1
votes

I understand that PROVIDED dependencies are "provided" by container and application don't need generate this JAR.

1) So, I'm using JBOSS EAP 7.0.0.GA and this have the following jar in this module folder: hibernate-core-5.0.9.Final-redhat-1.jar.

In my project i'm using the following dependency:

<dependency>
            <groupId>org.hibernate</groupId>
            <artifactId>hibernate-core</artifactId>
            <version>5.0.9.Final-redhat-1</version>
        </dependency>

It works fine, without errors. But i understand that i should use "PROVIDED" scope because this jar is provided by container. Why it works ?

2) I have another example. In Jboss Eap 7.0.0.GA i have the following jar: jboss-servlet-api_3.1_spec-1.0.0.Final-redhat-1.jar. But in my project i have the following:

 <dependency>
            <groupId>javax.servlet</groupId>
            <artifactId>javax.servlet-api</artifactId>
            <version>3.0.1</version>
            <scope>provided</scope>
            <optional>true</optional>
        </dependency>

It works fine too, but i don't understand why. To me the correct dependency should be servlet-api_3.1_spec-1.0.0.Final-redhat-1 with provided. Why it works too ?

1

1 Answers

0
votes

At build time, Maven will resolve the dependencies and make the relevant packages available to the compiler. Your appserver may provide, for example, JARs that contain the classes and interfaces in javax.servlet, but these classes won't necessarily be useful to the compiler, because it doesn't know where they are. By providing the dependencies to Maven, you're having Maven find its own implementations of these dependencies, just for use at compile time.

At run time, if you've marked the dependencies as provided, then your application will use the versions provided by the appserver, rather than the versions known to Maven. This is potentially a bad thing, but it often works because the compiler really needs to know only the method signatures, not their implementations. The method signatures of classes that are controlled by specifications, such as those in javax.servlet, change only infrequently, so the mismatch between the compile-time JARs and run-time JARs may go unnoticed. Unlike OSGi-compliant JARs, JARs built for JEE do not contain meta-data that specifies particular compatible dependency versions -- JEE classloaders will use what they find, for better or worse.

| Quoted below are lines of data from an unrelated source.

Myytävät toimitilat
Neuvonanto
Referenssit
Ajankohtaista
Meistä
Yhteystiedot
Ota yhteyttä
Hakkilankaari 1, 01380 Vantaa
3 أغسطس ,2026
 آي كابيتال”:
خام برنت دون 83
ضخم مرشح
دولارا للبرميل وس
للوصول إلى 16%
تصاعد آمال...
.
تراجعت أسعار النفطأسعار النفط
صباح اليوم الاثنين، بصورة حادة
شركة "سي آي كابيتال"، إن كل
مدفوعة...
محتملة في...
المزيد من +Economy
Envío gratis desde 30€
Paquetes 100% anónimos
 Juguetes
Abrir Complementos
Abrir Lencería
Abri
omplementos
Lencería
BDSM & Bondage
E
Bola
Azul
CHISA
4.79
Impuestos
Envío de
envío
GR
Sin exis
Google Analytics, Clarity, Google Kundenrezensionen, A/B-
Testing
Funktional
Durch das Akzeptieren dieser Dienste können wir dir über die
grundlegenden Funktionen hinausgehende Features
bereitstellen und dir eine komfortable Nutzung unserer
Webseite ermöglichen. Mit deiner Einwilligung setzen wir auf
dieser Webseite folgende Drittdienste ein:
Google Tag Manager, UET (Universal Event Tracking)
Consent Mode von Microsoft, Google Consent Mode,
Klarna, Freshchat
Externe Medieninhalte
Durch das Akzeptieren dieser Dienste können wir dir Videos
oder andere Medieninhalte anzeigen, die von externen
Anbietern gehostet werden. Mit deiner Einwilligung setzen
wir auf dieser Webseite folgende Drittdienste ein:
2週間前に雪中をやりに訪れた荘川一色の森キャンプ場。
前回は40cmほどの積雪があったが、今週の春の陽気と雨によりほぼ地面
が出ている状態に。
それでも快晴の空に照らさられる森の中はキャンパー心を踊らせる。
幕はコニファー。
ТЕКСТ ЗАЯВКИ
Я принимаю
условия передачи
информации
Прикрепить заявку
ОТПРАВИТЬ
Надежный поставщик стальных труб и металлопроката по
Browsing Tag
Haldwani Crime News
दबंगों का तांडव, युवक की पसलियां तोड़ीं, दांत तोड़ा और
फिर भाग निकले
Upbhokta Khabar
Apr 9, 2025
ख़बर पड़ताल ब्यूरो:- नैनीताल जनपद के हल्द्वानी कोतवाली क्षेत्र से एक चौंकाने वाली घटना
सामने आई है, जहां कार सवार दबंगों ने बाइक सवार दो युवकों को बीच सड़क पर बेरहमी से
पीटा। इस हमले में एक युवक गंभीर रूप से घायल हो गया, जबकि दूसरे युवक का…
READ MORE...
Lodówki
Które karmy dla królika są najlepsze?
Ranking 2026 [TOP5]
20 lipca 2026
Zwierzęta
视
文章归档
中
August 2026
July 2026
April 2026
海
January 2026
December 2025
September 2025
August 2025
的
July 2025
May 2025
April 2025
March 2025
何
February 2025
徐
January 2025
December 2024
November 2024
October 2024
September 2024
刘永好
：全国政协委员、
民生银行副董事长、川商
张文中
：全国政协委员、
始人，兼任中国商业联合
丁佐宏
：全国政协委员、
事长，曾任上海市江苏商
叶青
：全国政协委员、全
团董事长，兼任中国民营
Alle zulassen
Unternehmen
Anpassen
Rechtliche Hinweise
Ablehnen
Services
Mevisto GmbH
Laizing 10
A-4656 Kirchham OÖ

You can be caught out, however -- particularly if the mismatch is substantial. Problems may be very obvious at runtime, such as exceptions related to missing classes or methods, but they can be subtle.

It's therefore often best, where practicable, to use the same compile-time versions of dependencies as the versions that will be available at runtime. For EAP, I recall that Red Hat distributes a Maven bill-of-materials (BOM) file that specifies all the versions of all the EAP JARs for specific EAP releases.